Fig. 3. Effect of PHD domain on the activity of Jumonji domain.

(a) Superimposition of KIAA1718 (PDB 3KV5; colored grey) and PHF8 (PDB 3KV4; colored blue for PHD and green for Jumonji) with a bound H3 peptide containing K4me3 and K9me2 (colored red).

(b) Percentage of inhibition for KIAA1718 (residues 1–488) (bottom panel) is comparable to those measured for the Jumonji domain only (residues 92–488) (top panel).

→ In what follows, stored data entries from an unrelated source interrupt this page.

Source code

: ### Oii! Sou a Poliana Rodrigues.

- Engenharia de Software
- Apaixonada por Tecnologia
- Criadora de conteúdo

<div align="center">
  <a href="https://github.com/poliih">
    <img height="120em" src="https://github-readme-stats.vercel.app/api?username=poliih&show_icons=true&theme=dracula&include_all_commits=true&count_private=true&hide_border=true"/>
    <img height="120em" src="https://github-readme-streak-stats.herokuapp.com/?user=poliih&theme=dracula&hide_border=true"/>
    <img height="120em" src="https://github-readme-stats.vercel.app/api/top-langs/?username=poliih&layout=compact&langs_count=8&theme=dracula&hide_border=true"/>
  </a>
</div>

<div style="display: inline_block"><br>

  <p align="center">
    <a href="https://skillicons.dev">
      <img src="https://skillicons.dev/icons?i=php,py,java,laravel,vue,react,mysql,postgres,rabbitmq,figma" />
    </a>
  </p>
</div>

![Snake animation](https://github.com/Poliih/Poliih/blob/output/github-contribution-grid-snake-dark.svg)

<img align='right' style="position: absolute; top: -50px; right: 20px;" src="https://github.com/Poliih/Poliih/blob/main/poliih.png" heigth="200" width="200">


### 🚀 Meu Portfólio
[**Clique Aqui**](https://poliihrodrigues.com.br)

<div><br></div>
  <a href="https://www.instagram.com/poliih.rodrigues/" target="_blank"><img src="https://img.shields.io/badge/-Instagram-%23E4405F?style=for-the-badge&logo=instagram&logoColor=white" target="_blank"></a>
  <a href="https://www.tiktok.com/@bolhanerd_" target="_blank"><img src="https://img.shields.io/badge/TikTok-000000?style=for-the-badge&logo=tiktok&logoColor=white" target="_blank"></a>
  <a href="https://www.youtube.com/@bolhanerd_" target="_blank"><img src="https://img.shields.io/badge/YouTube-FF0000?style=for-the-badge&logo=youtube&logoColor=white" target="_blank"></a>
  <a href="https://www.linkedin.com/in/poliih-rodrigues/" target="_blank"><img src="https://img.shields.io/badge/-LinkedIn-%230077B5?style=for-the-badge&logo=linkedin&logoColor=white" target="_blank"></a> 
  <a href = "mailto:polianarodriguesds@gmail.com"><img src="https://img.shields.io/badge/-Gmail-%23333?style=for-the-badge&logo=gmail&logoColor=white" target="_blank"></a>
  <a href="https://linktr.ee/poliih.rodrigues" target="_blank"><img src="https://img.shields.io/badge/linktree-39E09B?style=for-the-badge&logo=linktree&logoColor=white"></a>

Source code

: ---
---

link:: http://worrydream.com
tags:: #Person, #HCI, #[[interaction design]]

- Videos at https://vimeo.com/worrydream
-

(c) Percentage of inhibition of the H3K9me2 demethylation activities of PHF8 Jumonji domain (residues 65–447) on H3(1-24)K9me2 (top panel), PHF8 (residues 1–447) on H3(1-24)K9me2 (middle panel), and PHF8 (residues 1–447) on the doubly methylated H3(1-24)K4me3K9me2 peptide substrate (bottom panel), under the conditions of 10 µM [I], 5 µM [S] and 2.5 µM [E] in 50 mM HEPES pH 7.0, 1 mM αKG, 50 µM Fe(NH₄)₂(SO₄)₂, and 2 mM ascorbic acid. For PHF8(1-447) activity on H3(1-24)K4me3K9me2 substrate (bottom panel), reaction mixtures were incubated for 10 minutes at 37 °C. For PHF8(1-447) and PHF8(65-447) on H3(1-24)K9me2 substrate, mixtures were incubated for 60 minutes at 37 °C. These time points were chosen to access the linear range of the product formation curve by these enzymes without completely exhausting the initial substrate.